## 题目 1:
根据这段MHA集群部署说明,配置epel源时,repo文件是从哪个网址下载的?
## 题目 2:
请从最后一句之后接着写这段MHA集群部署说明。

------ 所给文本 ------

192.168.6.103 server3
③、配置SSH免密登录
注:集群中的所有主机都需要保证互相可以免密登录。
[root@server1 src]# ssh-keygen -t rsa
[root@server1 src]# for i in server1 server2 server3;do ssh-copy-id $i;done
验证:
[root@server1 src]# ssh server3
Last login: Mon Jan 11 14:12:28 2021 from 192.168.7.119
[root@server3 ~]#
④、配置epel并安装MHA所需依赖
所有节点都需要执行:
[root@server1 src]# wget -O /etc/yum.repos.d/epel.repo http://mirrors.aliyun.com/repo/epel-7.repo
[root@server1 src]# yum makecache
[root@server1 src]# yum -y install perl-DBD-MySQL perl-Config-Tiny perl-Log-Dispatch perl-ParallelForkManager perl-Config-IniFiles ncftp perl-Params-Validate perl-CPAN perl-TestMock-LWP.noarch perl-LWP-Authen-Negotiate.noarch perl-devel perl-ExtUtils-CBuilder perl-ExtUtils-MakeMaker
三、基于半同步进行主从复制
注:接下来所有操作,如果没有特别说明,是需要在所有数据库服务器上进行执行的。

------ 所给数据 ------

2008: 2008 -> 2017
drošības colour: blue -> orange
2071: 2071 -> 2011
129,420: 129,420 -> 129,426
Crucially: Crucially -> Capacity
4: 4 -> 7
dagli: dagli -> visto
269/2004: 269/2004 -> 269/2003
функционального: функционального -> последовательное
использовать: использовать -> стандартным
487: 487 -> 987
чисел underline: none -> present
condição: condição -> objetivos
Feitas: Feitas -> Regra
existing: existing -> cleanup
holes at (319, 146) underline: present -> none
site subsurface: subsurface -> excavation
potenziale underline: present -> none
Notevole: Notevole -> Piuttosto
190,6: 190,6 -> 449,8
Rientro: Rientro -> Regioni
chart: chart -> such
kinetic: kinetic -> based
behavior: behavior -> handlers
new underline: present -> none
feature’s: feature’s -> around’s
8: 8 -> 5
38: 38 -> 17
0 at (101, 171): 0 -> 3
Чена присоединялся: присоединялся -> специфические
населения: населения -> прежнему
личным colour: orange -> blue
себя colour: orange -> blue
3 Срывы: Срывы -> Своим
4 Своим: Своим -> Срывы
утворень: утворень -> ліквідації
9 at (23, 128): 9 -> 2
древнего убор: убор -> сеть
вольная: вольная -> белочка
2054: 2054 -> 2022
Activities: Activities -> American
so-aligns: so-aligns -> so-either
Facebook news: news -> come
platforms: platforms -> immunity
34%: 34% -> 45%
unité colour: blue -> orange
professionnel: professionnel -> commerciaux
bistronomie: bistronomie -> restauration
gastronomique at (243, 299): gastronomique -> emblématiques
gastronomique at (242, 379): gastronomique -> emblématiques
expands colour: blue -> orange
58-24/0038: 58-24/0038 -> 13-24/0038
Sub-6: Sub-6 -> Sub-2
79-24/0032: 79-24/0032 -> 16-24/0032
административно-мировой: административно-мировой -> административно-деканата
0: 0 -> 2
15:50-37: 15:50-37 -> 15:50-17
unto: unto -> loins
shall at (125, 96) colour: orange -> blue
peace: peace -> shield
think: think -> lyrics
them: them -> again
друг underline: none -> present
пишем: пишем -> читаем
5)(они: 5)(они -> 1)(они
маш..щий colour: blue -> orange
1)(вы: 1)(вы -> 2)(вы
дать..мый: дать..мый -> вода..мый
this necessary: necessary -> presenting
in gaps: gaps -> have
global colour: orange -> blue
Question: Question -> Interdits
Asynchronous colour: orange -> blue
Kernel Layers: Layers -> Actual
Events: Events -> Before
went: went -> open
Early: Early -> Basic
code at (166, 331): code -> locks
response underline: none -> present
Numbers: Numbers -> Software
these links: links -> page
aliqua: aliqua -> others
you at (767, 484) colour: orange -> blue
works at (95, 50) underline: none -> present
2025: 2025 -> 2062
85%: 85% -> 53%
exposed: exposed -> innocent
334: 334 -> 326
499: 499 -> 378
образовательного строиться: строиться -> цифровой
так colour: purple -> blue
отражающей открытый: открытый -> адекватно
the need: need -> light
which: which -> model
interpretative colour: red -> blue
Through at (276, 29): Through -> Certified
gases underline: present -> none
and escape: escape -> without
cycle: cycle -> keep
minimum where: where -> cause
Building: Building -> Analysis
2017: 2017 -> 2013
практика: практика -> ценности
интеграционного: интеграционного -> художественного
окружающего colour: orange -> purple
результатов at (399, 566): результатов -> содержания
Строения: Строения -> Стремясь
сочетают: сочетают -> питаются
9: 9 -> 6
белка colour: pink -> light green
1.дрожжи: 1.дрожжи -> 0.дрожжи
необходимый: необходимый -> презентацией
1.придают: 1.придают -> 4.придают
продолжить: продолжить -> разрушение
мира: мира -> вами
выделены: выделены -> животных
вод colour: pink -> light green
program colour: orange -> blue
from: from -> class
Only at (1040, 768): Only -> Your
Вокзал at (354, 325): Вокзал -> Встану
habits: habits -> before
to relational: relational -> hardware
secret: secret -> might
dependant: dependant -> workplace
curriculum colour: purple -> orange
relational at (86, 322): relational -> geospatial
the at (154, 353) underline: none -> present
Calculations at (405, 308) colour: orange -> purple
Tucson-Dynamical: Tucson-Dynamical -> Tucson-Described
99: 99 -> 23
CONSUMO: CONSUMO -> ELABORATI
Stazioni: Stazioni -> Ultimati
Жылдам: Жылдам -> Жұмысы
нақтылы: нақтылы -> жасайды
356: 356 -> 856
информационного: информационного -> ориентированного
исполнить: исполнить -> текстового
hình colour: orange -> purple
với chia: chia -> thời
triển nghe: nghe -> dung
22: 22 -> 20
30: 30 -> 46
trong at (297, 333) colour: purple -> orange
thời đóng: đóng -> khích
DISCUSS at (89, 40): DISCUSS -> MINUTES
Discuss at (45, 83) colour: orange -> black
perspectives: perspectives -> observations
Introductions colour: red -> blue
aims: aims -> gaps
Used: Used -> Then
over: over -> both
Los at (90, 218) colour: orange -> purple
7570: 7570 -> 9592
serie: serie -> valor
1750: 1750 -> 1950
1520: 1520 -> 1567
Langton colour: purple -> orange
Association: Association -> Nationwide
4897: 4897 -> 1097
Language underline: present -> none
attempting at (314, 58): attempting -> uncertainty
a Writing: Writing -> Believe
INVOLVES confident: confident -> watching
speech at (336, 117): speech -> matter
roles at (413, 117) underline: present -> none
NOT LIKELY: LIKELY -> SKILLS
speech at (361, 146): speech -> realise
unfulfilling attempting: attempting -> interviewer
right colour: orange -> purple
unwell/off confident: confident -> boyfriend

------

## 练习答案 1:
http://mirrors.aliyun.com/repo/epel-7.repo

## 练习答案 2:
①、查找半同步所需插件
mysql> show variables like '%plugin_dir%'; #查找插件所在目录(每台DB服务器可能不一样)
+---------------+------------------------------+
| Variable_name | Value |
+---------------+------------------------------+
| plugin_dir | /usr/local/mysql/lib/plugin/ |
+---------------+------------------------------+
1 row in set (0.00 sec)
mysql> show variables like '%have_dynamic%'; #检查是否支持动态检测
+----------------------+-------+
| Variable_name | Value |
+----------------------+-------+
| have_dynamic_loading | YES |
+----------------------+-------+
1 row in set (0.00 sec)
mysql> exit
Bye
[root@server2 ~]# ls /usr/local/mysql/lib/plugin/ | egrep 'master|slave'
#确定插件的目录下有以下两个文件(默认安装数据库后就有这些的)
semisync_master.so
semisync_slave.so
②、安装插件
# semisync_master.so和semisync_slave.so为上面查询到的插件名字
mysql> install plugin rpl_semi_sync_master SONAME 'semisync_master.so';
Query OK, 0 rows affected (0.02 sec)
mysql> install plugin rpl_semi_sync_slave SONAME 'semisync_slave.so';
Query OK, 0 rows affected (0.00 sec)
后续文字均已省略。